В поэзии прошлого безобразное часто являлось бурлескным или полемическим знаком морального упадка. Например, Терсит «Илиады», «Инферно» Данте, придворная поэзия Средневековья, где персонажи грубые и низкие, как правило, отличались уродством. Дьявол уродлив. Однако со второй половины XVIII века у Новалиса, позднее у Бодлера, безобразное допускалось в качестве «интересного»: художественная воля в поисках интенсивности и экспрессивности охотно направлялась в сторону искаженного и дисгармоничного. Задача Рембо – получить энергию, с помощью которой можно эффективно деформировать чувственную реальность. Для дикта, заботящегося гораздо менее о содержании, чем о сверхпредметной напряженности, безобразное, провоцирующее естественное чувство красоты, стало возбудителем драматического шока, осложняющего отношения между текстом и читателем.
В 1871 году возникло стихотворение «Les Assis» – «Сидящие», как можно приблизительно перевести название текста, характерного своей вербальной смелостью. По сообщению Верлена, поводом послужил библиотекарь из Шарлевиля, которого Рембо не выносил. Это вероятное обстоятельство никак не облегчает понимание стихотворения. С помощью языка, пронизанного анатомическими терминами, неологизмами, арготизмами, создается миф о чудовищном уродстве. Речь идет не о библиотекаре, не о библиотекарях и не о книгах. Речь идет об орде озверелых, скрюченных, злотворных стариков. И поначалу даже не о них. Перечисляются макабрические подробности: черные пятна волчанки, опухоли, узловатые, словно корни, пальцы, царапающие бедра, «расплывчатая злобная угрюмость» на темени, подобная лепре на старой стене. И потом фигуры: странные костяные остовы, сросшиеся со скелетами стульев в эпилептической страсти; икры и голени, навсегда вплетенные в рахитичные ножки сидений. Колючие солнца обжигают их кожу, глаза блуждают по стеклам окон, «где увядает снег». Иные «старые солнца», под лучами которых когда-то зрели злаки, умирают, задушенные, в соломе стульев. Старики скрючены, колени прижаты к зубам; «зеленые пианисты», они барабанят десятью пальцами под сидениями, глаза их обведены зелеными кругами, их головы мотаются в такт любовным измышлениям сенильной фантазии. Если их позовут, они ворчат, как потревоженные коты, с трудом вытягивают плечи, волочат кривые ноги, их лысые черепа ударяются в старые стены, пуговицы их фраков в темноте коридоров, словно хищные зрачки, впиваются в идущих навстречу, их убийственные глаза источают яд, мерцающий иногда во взгляде побитой собаки. Вот они садятся опять, пряча кулаки в грязные манжеты; под их острыми подбородками свисают грозди желез; они грезят о «плодовитых стульях»; чернильные цветы осыпают их сны «пыльцой точек и запятых».

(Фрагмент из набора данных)

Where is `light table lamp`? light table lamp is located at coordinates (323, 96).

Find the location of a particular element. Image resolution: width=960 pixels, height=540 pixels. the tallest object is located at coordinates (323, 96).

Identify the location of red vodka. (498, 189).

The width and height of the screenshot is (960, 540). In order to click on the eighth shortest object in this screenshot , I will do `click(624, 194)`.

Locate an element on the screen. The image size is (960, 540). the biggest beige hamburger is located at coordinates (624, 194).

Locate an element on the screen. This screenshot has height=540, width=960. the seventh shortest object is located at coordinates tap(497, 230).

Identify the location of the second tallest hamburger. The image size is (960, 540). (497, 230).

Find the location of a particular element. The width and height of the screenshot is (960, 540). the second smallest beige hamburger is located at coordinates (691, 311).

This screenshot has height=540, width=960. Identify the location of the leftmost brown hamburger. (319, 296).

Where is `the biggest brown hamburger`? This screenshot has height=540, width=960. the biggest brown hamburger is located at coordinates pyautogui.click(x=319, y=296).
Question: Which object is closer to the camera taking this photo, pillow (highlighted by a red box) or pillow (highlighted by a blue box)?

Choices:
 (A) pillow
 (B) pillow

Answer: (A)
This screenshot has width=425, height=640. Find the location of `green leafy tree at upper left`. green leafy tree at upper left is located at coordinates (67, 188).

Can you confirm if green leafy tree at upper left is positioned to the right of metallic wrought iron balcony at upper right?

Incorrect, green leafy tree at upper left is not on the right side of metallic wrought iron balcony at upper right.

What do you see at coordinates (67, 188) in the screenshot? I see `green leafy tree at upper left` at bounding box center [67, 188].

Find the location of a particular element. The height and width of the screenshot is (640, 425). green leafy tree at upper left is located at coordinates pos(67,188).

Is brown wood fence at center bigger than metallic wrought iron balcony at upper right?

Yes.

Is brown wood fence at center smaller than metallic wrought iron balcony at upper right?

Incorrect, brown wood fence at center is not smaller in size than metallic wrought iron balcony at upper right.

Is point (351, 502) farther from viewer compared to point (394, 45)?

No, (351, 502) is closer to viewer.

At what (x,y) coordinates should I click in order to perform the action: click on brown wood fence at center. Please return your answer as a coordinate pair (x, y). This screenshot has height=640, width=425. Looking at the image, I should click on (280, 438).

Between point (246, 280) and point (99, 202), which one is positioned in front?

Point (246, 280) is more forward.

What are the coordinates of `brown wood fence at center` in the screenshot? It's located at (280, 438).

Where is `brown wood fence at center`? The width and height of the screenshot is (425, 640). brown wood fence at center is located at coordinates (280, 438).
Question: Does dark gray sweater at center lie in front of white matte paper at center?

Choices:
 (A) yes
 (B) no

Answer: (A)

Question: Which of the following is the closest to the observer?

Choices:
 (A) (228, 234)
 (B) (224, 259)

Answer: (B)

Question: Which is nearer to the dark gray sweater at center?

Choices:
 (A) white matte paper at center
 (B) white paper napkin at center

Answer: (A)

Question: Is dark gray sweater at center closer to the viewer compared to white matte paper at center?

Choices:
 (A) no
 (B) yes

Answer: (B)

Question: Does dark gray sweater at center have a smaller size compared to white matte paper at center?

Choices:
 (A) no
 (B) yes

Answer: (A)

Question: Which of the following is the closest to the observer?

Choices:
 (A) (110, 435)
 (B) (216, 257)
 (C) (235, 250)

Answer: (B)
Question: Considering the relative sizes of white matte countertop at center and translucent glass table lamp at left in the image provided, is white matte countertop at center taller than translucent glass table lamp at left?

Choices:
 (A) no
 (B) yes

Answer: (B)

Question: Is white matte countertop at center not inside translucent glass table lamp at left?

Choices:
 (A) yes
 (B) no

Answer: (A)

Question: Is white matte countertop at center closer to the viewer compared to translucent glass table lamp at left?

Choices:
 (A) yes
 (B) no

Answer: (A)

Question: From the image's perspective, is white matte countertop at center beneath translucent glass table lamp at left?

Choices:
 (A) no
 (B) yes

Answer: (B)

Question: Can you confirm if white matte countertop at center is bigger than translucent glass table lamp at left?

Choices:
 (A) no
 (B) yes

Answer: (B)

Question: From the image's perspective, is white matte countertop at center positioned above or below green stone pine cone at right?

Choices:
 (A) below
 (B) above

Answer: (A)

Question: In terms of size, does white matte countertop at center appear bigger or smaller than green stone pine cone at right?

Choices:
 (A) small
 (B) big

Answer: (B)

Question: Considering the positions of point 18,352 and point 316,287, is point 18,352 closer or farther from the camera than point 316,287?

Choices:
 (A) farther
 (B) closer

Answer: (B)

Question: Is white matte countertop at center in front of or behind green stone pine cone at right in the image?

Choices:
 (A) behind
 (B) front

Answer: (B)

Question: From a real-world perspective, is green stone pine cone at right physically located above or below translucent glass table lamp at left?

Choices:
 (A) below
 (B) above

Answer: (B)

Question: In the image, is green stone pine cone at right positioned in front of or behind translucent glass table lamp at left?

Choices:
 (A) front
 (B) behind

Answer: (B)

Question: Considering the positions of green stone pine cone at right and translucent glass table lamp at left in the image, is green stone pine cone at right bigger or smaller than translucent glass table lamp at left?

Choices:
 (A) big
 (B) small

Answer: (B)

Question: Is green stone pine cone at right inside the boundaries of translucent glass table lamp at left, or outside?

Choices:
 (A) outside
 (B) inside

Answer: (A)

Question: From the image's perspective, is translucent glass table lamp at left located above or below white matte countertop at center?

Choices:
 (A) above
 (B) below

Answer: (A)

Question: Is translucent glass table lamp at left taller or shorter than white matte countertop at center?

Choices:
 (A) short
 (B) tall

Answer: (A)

КРАТКОЕ ЗАДАНИЕ A:
Кто, по сообщению Верлена, приведенному во фрагменте о стихотворении Рембо «Сидящие», послужил поводом для его создания?
КРАТКОЕ ЗАДАНИЕ B:
Продолжите фрагмент о стихотворении Рембо «Сидящие», начиная после его последнего предложения.

ОЖИДАЕМЫЙ ОТВЕТ A:
Библиотекарь из Шарлевиля, которого Рембо не выносил.

ОЖИДАЕМЫЙ ОТВЕТ B:
Такое уродство нельзя скопировать, его можно только сотворить. Это смутно человеческое пребывает всюду и всегда: не люди, но костлявые схемы, соединенные с вещами, и вещи – друзья этих скрюченных существ, одержимых бессильной злобой и сумеречной сенильной сексуальностью. Все это высказано с дявольской насмешкой, таящейся в напевности строк – последовательный диссонанс между образом и мелодией. Разрозненные элементы «прекрасного» используются для диссонанса или, диссонантные сами по себе, сочетают лирический порыв с банальностью: «чернильные цветы», «пыльца точек и запятых» обретают изысканность от сравнения с полетом стрекозы над гладиолусом. Роль безобразного понятна. Легко прийти к выводу, что «поэтически безобразное» деформирует обычное уродство точно так же, как подобный дикт деформирует любую действительность, дабы ее распад освободил путь в свехреальное или… в пустоту.
Двенадцатью годами ранее Бодлер написал стихотворение «Les sept vieillards» [47] . Здесь также уродливы и люди и вещи. Но присутствует вполне определенная ориентация. Место и процесс даются в поступательном развитии: сначала шумный город, затем захолустная улочка, затем время (раннее утро); появляется один старик (не фрагментарно, а полностью), следует второй; всего их семь. Реакции лирического «я» точны: отвращение, ужас, заключительное суждение. Безобразное достаточно обострено, однако не переходит разумной границы и, главное, упорядочено в пространстве, времени и аффекте. Один старик сравнивается с Иудой. Безусловный ориентир. Ассоциация с какой-либо известной фигурой делает возможным возвращение к доверительному: так страсти персонажа трагической пьесы пробуждают теплоту, ибо, при всей своей мучительности, это человеческие страсти. Подобного рода ориентиры отсутствуют у Рембо совершенно. Его старики – коллективная группа, и группа эта составлена из анатомических и патологических деталей, не из людей. От пространства – только несколько реликтов. Время действия… «всегда». Надо заметить, что Рембо на упомянутый Верленом повод (библиотека в Шарлевиле) даже не намекнул в своем стихотворении, – это слишком бы ориентировало в реальность. Сотворенная безмерность уродства не допускает никакого возвращения к доверительному, которое еще возможно при изображении ужаса. Деформирующая воля нового лиризма направлена в безотносительное.
Чувственная ирреальность
Потому-то соотношение образного содержания поэзии Рембо с реальностью имеет только эвристическую ценность.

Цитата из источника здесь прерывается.